Entre ellos, decidieron que la clave fuera MISTERIOSO. El profesor y Mike compartían una alegría infantil al intrigar por su propia seguridad. Sospecho que el profesor gozaba siendo rebelde mucho antes de haber elaborado su filosofía política, en tanto que a Mike le tenía sin cuidado la libertad humana. Para él, la revolución era un juego: un juego que le proporcionaba compañía y la posibilidad de exhibir sus talentos.
—De todos modos, necesitaremos esta habitación —dijo el profesor, sacando un fajo de billetes de uno de sus bolsillos.
Parpadeé.
—Profesor, ¿ha atracado un banco?
—No, al menos recientemente. Tal vez vuelva a hacerlo, si la Causa lo requiere. De momento, alquilaremos la habitación por un período lunar. ¿Quieres encargarte de ello, Manuel? El conserje podría sorprenderse al oír mi voz (ya que me he introducido aquí a través de una puerta de servicio).

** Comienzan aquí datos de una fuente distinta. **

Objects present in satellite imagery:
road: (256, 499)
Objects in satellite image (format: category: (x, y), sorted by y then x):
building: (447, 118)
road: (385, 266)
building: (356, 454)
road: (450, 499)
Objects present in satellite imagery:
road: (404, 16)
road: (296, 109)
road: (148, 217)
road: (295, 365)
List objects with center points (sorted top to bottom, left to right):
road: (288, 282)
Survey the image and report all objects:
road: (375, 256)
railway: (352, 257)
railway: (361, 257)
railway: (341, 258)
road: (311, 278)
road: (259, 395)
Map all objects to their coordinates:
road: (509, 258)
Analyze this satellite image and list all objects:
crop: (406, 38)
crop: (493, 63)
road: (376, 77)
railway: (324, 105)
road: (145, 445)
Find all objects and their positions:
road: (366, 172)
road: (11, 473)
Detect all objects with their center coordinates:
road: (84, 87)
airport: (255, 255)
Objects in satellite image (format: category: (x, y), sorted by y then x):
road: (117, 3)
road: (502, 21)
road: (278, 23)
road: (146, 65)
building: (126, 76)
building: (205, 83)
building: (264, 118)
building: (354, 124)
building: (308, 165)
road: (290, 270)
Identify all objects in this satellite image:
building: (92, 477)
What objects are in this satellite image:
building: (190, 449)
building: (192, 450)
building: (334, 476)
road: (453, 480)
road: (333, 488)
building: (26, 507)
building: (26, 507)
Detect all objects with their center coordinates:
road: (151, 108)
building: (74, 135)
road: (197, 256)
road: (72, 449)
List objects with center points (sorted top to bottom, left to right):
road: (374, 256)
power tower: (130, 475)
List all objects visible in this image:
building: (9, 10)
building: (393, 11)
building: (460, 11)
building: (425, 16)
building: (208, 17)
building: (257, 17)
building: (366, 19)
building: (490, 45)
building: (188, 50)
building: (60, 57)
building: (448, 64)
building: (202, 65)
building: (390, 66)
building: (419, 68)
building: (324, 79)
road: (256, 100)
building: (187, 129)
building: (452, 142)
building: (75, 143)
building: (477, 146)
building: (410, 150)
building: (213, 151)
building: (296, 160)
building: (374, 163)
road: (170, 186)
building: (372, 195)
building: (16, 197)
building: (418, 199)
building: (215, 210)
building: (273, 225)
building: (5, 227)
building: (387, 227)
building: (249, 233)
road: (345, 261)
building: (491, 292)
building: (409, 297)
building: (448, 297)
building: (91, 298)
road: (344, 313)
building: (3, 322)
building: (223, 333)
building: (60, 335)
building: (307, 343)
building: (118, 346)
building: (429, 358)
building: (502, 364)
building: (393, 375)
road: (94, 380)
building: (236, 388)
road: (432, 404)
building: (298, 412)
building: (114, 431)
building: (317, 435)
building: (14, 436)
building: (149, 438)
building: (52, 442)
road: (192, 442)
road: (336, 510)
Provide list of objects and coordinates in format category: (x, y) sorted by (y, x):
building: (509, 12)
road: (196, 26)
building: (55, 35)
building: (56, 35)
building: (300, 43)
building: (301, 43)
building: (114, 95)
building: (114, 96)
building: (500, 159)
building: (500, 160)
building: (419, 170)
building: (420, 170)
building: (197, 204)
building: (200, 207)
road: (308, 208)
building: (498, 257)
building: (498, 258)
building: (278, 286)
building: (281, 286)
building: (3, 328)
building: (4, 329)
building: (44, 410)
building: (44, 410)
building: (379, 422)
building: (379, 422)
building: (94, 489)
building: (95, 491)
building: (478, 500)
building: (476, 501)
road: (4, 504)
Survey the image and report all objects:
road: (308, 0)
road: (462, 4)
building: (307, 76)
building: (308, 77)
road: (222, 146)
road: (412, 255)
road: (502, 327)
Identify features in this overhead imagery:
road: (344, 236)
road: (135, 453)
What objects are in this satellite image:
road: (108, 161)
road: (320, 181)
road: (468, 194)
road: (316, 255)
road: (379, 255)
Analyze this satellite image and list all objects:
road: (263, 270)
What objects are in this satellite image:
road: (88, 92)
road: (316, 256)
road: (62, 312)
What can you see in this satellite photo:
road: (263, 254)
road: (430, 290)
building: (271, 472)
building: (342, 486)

Llamé al conserje y regateé con él el alquiler de cuatro semanas. Me pidió novecientos dólares Hong Kong. Le ofrecí novecientos dólares de la Autoridad. Quería saber cuántas personas utilizarían la habitación. Le pregunté desde cuándo se dedicaban a meter las narices en los asuntos de sus huéspedes.
Finalmente nos pusimos de acuerdo: 475 dólares Hong Kong. Le envié los billetes, y él me envió dos llaves. Le entregué una a Wyoh y otra al profesor, quedándome con la que tenía, sabiendo que no cambiarían la cerradura a menos que dejáramos de pagar al término del período lunar.
(En Earthside tienen la mala costumbre de exigir a los huéspedes de un hotel que firmen en un registro… ¡e incluso que muestren su carnet de identidad!).
Pregunté:
—¿Qué hacemos ahora? ¿Comer?
—Yo no tengo hambre, Mannie.
—Manuel, nos pediste que esperásemos hasta que Mike hubiera contestado tus preguntas. Ahora vamos a ocuparnos del problema fundamental: qué vamos a hacer cuando llegue el momento de enfrentarnos a Tierra, David contra Goliat.
—¡Oh! No sé a qué viene tanta prisa… ¿Mike? ¿Se te ocurre algo?
—Ya lo he dicho antes, Man —respondió Mike en tono quejumbroso—. Podemos tirarles piedras.
—¡Por el amor de Bog! Este no es el mejor momento para bromear.
—Hablo completamente en serio, Man —protestó Mike—. Podemos tirar piedras a Tierra. Y lo haremos.